Наряду с этим в текстах произведений ощутим внутрилитературный художественный синтез по линии "проза – поэзия". В поэзии ассоциативность развития содержания – основа характерной для нее компактной смыслопередачи. И в обоих произведениях Пришвина и Булгакова, несмотря на их жанровую принадлежность к прозаическим пластам литературы, дает себя знать это качество. В "Мирской чаше" и "Белой гвардии" ассоциативные клубки весьма значимы – например, сюда относится совокупность ассоциаций, связанных с таинством евхаристии.
Пришвин, вообще как художник, тяготеющий к лирическому мироощущению и соответствующей ему лирико-поэтической разверстке содержания, в "Мирской чаше" обращается к молитвоподобной форме: "В день грядущий: просветли, Господи, наше прошлое и сохрани в новом все, что прежде было хорошего, леса наши заповедные, истоки могучих рек, птиц сохрани, рыб умножь во много, верни всех зверей в леса и освободи от них душу нашу". Стилизация молитвы опробована была в серебряный век писателями от Белого до Бунина и от Ремизова до Шмелева, причем идею родства моления и поэтического творчества (в общей ее форме, не предполагающей антихристианских "магических" усилий художника), видимо, разделяли и принимали даже такие писатели, как Шмелев, а не какие-либо модернисты.

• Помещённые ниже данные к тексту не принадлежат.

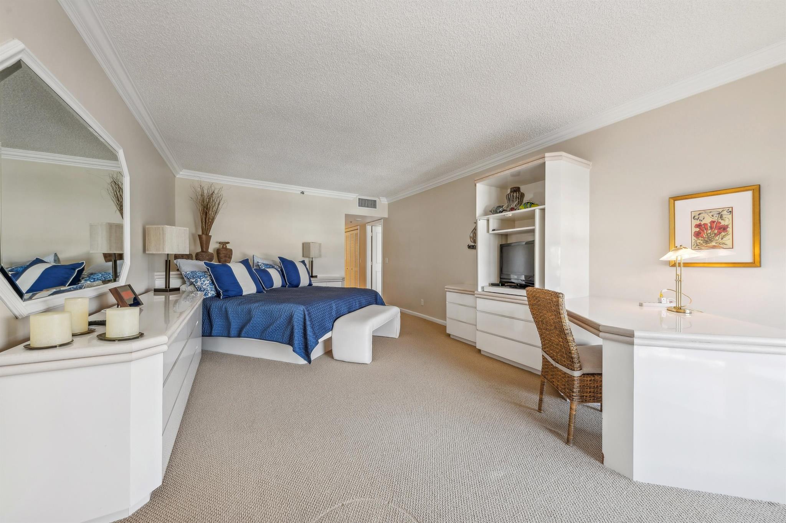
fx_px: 262
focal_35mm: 12
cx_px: 393
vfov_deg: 89.9
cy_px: 262
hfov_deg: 112.7
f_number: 8
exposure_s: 1/5
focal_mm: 12
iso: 100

Ср. из близкого к затронутой теме слова героя романа "Мы" Е. Замятина, писателя, сложившегося тоже в серебряный век:
"А мне хочется слагать стихи или молитвы (что одно и то же)" (Герой создает "поэму будущего").
Показательно, что такое небольшое произведение, как "Мирская чаша", у Пришвина наделено приметами крупной формы (пролог, эпилог, весьма символически озаглавленные главы). Булгаков же, противоположным порядком, свой крупнообъемный роман "Белая гвардия" делит не только на части и главы, но и каждую главу дополнительно разбивает на миниатюрные автономные единицы, наподобие "стихотворений в прозе", – а такое деление есть и в "Мирской чаше". Даже архитектонически оба произведения в итоге подобны.
При этом лирические мотивы повторяются из "главки" в "главку", их смысловые контуры не совпадают с границами таких подразделений, и в итоге цементируется воедино материал, сквозным сюжетным движением как таковым не объединенный.
Автор "Мирской чаши", повторяя не раз в одной из глав "Как хороши, как свежи были розы!", даже апеллирует к читателю: "Кто же не знает этого стихотворения в прозе!" Так дается "жанровый намек" на собственное произведение и его автономные фрагменты.